THE PROBLEM:
Go to the line containing "Please mark all labels, symbols and controls in the picture" and return it and each line after it exactly, through the end of the data below, and nothing more.

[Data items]
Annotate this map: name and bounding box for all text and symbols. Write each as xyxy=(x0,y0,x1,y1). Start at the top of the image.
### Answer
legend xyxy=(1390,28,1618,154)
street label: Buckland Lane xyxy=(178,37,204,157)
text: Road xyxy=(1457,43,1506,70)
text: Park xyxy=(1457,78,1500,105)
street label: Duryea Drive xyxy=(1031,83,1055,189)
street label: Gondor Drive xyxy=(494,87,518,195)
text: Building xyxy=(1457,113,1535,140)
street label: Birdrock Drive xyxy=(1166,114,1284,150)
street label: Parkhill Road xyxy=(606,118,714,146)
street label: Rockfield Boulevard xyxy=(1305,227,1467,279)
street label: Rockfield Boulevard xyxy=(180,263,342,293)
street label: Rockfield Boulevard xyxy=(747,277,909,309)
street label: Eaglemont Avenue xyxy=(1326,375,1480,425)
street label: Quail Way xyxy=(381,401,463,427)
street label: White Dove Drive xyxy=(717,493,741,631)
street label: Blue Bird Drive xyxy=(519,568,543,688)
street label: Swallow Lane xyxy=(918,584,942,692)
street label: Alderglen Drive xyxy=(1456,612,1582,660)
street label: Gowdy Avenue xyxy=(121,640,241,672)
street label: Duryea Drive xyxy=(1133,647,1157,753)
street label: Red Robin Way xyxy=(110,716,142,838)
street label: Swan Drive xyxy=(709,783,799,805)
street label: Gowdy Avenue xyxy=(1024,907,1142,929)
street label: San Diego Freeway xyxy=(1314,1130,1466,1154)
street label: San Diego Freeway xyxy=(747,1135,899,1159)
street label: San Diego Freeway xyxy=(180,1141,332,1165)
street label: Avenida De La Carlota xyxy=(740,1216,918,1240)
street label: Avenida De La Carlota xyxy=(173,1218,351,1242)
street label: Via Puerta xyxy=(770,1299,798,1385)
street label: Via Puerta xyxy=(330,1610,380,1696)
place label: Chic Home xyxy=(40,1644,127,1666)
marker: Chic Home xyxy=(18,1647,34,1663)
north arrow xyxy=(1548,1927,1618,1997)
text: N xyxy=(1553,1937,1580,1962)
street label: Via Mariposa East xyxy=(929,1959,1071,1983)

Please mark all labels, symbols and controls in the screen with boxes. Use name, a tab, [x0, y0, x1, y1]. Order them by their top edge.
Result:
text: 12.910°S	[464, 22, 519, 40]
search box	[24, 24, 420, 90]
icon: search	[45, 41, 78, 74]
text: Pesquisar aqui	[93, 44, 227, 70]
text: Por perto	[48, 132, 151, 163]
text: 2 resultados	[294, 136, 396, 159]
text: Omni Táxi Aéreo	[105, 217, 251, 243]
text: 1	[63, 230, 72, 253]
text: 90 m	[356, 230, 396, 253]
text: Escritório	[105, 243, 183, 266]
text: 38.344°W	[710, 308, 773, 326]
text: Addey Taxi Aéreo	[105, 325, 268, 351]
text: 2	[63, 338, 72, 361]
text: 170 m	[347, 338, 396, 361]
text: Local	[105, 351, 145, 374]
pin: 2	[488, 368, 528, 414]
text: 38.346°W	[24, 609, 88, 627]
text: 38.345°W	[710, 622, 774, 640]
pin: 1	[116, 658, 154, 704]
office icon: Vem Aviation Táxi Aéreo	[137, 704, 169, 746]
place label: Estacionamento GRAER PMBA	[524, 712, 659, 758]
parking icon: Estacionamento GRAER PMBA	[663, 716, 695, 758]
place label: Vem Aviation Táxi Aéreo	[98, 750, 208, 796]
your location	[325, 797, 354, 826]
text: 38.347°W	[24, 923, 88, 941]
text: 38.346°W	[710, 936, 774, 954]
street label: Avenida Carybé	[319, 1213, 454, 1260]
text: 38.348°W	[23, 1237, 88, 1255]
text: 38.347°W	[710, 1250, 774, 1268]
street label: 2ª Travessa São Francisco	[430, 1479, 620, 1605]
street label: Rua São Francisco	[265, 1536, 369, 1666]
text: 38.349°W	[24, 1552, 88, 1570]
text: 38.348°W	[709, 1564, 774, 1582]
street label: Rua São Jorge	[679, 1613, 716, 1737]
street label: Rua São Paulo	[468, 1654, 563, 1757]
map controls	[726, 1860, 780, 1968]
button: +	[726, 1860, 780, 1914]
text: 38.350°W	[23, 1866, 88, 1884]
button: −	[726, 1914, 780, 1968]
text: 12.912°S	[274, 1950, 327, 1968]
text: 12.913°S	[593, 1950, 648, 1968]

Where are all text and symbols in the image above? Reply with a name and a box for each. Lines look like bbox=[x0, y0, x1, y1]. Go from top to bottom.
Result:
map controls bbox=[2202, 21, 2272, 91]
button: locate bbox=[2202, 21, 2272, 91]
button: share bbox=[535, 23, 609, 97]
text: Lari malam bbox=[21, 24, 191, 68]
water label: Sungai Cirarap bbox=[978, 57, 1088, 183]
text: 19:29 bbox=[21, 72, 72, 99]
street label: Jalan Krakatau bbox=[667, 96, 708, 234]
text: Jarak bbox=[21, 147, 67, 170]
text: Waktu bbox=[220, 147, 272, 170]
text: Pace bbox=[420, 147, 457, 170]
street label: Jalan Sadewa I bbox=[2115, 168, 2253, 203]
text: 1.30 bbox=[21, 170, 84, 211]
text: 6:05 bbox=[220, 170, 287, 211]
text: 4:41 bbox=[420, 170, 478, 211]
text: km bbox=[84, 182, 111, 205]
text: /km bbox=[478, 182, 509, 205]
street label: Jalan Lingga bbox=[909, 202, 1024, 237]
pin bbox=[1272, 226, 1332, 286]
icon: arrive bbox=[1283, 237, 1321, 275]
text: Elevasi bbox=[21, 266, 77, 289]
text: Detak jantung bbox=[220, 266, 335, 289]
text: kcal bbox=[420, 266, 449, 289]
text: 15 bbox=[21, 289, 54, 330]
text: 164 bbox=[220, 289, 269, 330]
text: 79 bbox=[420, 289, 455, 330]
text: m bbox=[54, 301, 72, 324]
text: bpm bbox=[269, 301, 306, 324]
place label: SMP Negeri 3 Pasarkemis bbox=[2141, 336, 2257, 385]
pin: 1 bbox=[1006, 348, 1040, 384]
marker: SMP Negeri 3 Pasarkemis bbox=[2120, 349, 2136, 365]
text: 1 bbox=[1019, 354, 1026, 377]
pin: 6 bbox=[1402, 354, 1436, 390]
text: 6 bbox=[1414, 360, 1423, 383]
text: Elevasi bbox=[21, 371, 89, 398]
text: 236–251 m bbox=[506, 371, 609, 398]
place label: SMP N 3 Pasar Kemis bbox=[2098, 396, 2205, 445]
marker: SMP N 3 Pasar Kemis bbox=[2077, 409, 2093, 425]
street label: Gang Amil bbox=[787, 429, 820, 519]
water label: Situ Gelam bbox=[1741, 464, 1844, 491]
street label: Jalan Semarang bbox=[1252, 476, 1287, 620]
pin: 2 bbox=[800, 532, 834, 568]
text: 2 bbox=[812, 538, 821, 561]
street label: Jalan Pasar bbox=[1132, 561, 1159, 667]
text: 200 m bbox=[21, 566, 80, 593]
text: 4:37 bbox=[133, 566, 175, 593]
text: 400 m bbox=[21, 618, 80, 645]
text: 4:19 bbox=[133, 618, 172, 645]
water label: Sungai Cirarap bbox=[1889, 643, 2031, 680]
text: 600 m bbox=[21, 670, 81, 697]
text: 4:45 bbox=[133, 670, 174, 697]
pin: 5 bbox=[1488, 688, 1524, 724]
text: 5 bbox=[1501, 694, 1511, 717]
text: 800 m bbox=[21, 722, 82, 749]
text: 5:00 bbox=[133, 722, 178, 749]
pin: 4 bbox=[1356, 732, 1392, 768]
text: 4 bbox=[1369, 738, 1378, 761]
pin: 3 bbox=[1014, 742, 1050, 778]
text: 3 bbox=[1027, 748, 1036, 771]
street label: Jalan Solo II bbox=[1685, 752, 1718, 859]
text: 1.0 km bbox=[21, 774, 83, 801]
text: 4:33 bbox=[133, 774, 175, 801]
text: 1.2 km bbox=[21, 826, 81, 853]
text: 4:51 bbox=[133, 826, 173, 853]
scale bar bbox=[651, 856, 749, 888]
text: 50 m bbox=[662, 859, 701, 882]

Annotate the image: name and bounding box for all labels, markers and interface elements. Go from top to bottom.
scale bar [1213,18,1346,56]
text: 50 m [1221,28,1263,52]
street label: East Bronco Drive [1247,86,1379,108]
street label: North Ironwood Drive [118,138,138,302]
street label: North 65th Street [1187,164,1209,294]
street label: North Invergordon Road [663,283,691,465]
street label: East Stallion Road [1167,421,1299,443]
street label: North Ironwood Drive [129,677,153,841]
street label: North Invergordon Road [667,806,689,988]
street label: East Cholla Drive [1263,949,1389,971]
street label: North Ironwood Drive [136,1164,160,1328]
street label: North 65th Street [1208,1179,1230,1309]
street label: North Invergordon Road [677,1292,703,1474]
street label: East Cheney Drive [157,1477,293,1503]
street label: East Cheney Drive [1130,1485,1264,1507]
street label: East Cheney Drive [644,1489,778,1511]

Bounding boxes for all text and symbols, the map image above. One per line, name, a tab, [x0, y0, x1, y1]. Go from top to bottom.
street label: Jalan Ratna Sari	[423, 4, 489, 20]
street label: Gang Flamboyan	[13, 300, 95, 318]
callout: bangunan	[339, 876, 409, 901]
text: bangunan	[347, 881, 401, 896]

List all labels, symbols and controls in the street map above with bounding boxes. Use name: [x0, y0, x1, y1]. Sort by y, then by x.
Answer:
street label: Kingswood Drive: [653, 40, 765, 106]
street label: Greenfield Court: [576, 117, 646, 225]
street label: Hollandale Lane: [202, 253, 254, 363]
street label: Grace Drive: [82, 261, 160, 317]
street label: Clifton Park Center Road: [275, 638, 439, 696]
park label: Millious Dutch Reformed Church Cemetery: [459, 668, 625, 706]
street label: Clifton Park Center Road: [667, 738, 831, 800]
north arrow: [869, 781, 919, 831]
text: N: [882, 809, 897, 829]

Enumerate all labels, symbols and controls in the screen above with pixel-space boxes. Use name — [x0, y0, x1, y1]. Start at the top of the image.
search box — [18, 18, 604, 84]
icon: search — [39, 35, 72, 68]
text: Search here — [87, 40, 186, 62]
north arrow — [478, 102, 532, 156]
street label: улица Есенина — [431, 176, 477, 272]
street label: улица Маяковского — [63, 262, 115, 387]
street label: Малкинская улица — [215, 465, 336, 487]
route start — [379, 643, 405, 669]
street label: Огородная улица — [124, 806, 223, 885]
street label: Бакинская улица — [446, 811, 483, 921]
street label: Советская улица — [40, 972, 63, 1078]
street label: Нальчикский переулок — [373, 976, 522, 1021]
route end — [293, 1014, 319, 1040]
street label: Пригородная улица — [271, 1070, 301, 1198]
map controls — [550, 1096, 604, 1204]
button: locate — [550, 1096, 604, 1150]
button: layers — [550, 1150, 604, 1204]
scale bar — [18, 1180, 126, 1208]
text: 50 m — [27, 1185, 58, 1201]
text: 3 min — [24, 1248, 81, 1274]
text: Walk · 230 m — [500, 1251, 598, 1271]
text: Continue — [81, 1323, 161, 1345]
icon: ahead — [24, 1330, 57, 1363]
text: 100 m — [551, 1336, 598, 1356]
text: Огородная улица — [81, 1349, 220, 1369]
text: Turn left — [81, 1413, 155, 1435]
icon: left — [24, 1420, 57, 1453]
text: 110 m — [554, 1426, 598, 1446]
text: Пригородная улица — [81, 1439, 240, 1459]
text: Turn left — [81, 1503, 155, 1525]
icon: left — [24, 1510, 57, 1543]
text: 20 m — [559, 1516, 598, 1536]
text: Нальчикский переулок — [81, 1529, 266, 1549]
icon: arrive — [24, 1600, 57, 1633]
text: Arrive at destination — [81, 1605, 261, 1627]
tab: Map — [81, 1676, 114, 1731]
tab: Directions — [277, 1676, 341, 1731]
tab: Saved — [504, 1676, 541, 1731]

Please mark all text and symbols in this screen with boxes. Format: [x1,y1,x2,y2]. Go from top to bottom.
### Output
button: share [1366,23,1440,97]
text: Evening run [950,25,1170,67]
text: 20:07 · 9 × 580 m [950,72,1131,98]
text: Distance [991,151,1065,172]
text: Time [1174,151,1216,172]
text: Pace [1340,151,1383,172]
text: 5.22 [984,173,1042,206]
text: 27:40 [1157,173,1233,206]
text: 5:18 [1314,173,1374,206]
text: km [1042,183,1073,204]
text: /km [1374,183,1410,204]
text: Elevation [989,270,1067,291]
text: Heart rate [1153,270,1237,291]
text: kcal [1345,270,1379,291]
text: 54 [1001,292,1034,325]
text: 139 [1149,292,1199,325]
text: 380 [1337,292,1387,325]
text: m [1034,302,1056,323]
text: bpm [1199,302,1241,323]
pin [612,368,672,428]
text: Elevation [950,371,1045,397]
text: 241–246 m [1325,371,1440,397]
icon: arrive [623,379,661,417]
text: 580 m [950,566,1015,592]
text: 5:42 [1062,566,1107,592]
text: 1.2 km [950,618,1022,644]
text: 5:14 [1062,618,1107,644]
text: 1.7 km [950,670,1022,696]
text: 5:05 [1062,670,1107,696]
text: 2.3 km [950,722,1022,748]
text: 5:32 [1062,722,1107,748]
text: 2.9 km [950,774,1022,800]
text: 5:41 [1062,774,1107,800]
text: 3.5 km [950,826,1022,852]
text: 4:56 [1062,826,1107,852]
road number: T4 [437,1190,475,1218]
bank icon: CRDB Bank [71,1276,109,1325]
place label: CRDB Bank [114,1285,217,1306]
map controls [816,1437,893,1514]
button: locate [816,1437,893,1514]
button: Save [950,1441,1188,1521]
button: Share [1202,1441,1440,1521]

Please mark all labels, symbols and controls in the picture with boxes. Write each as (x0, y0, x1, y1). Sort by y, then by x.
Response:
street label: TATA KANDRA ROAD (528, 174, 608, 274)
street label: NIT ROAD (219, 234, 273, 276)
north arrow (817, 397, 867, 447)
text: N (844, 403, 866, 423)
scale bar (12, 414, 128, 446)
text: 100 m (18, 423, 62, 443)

ANSWER TO THIS TASK:
Please mark all labels, symbols and controls in the picture with boxes. Write each as (x0, y0, x1, y1). Sort by y, then by x.
Response:
street label: TATA KANDRA ROAD (528, 174, 608, 274)
street label: NIT ROAD (219, 234, 273, 276)
north arrow (817, 397, 867, 447)
text: N (844, 403, 866, 423)
scale bar (12, 414, 128, 446)
text: 100 m (18, 423, 62, 443)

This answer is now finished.